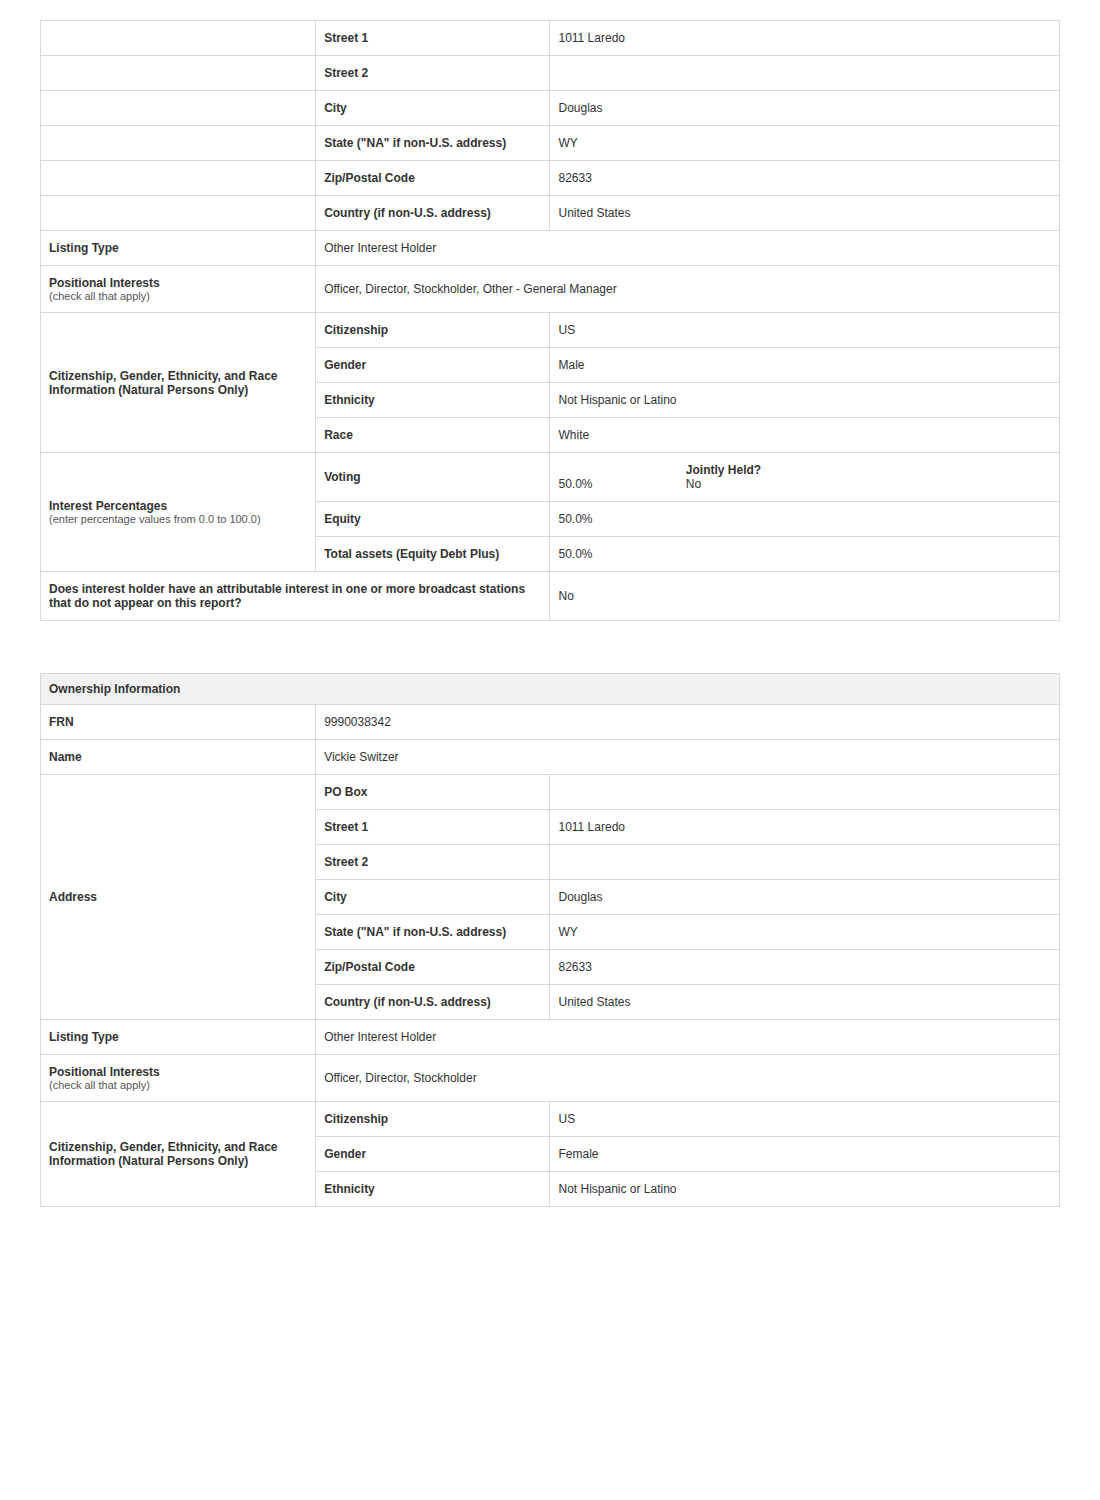| | Street 1 | 1011 Laredo |
| | Street 2 | |
| | City | Douglas |
| | State ("NA" if non-U.S. address) | WY |
| | Zip/Postal Code | 82633 |
| | Country (if non-U.S. address) | United States |
| Listing Type | Other Interest Holder |
| Positional Interests (check all that apply) | Officer, Director, Stockholder, Other - General Manager |
| Citizenship, Gender, Ethnicity, and Race Information (Natural Persons Only) | Citizenship | US |
| Gender | Male |
| Ethnicity | Not Hispanic or Latino |
| Race | White |
| Interest Percentages (enter percentage values from 0.0 to 100.0) | Voting | 50.0% Jointly Held? No |
| Equity | 50.0% |
| Total assets (Equity Debt Plus) | 50.0% |
| Does interest holder have an attributable interest in one or more broadcast stations that do not appear on this report? | No |
Ownership Information
| FRN | 9990038342 |
| Name | Vickie Switzer |
| Address | PO Box | |
| Street 1 | 1011 Laredo |
| Street 2 | |
| City | Douglas |
| State ("NA" if non-U.S. address) | WY |
| Zip/Postal Code | 82633 |
| Country (if non-U.S. address) | United States |
| Listing Type | Other Interest Holder |
| Positional Interests (check all that apply) | Officer, Director, Stockholder |
| Citizenship, Gender, Ethnicity, and Race Information (Natural Persons Only) | Citizenship | US |
| Gender | Female |
| Ethnicity | Not Hispanic or Latino |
+===+
## Problem details
Output the material above word for word. Leave out its images.

## Task response
| | Street 1 | 1011 Laredo |
| | Street 2 | |
| | City | Douglas |
| | State ("NA" if non-U.S. address) | WY |
| | Zip/Postal Code | 82633 |
| | Country (if non-U.S. address) | United States |
| Listing Type | Other Interest Holder |
| Positional Interests (check all that apply) | Officer, Director, Stockholder, Other - General Manager |
| Citizenship, Gender, Ethnicity, and Race Information (Natural Persons Only) | Citizenship | US |
| Gender | Male |
| Ethnicity | Not Hispanic or Latino |
| Race | White |
| Interest Percentages (enter percentage values from 0.0 to 100.0) | Voting | 50.0% Jointly Held? No |
| Equity | 50.0% |
| Total assets (Equity Debt Plus) | 50.0% |
| Does interest holder have an attributable interest in one or more broadcast stations that do not appear on this report? | No |
Ownership Information
| FRN | 9990038342 |
| Name | Vickie Switzer |
| Address | PO Box | |
| Street 1 | 1011 Laredo |
| Street 2 | |
| City | Douglas |
| State ("NA" if non-U.S. address) | WY |
| Zip/Postal Code | 82633 |
| Country (if non-U.S. address) | United States |
| Listing Type | Other Interest Holder |
| Positional Interests (check all that apply) | Officer, Director, Stockholder |
| Citizenship, Gender, Ethnicity, and Race Information (Natural Persons Only) | Citizenship | US |
| Gender | Female |
| Ethnicity | Not Hispanic or Latino |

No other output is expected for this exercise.